The new legislation, titled “Financial Services and Markets Bill“, will require virtual asset service providers (VASPs) — that are based in the city but provide services outside of Singapore — to be licensed with the MAS. The new law was designed to place such entities under Singapore’s anti-money laundering (AML) and combating the finance of terrorism (CFT) requirements. MAS board member Alvin Tan said during the second reading of the bill on Monday:
“We could be exposed to reputational risks brought by DT service providers created in Singapore, and which provide services relating to virtual assets such as Bitcoin outside Singapore. The FSM Bill seeks to mitigate such risks by licensing these players and imposing AML/CFT requirements on them. The Bill also enhances MAS’ powers to ensure that FIs bolster the security and resilience of digital services.”
Singapore’s new law will also allow the MAS to conduct inspections of VASPs connected to AML/CFT compliance, as well as assist foreign financial regulators and enforcement agencies.
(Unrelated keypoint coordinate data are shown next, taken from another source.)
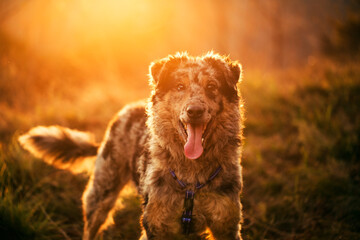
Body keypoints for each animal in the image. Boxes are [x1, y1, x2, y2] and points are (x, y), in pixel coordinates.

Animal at [19, 51, 245, 239]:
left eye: (212, 86)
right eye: (180, 86)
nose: (195, 111)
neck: (192, 180)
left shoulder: (226, 225)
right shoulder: (156, 226)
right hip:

In addition, the MAS will now have greater authority when issuing prohibition orders against industry figures who are deemed unfit to “perform key roles, activities and functions”. The bill also imposes a higher maximum penalty of 1 million SGD — around $740,000 — on VASPs that experience cyberattacks or service disruptions.
Back in January, Singapore’s MAS issued new guidelines that effectively banned crypto firms from advertising their business in public areas. Several companies, such as Huobi and Binance, have decided to withdraw their MAS applications and wind down their services in the area.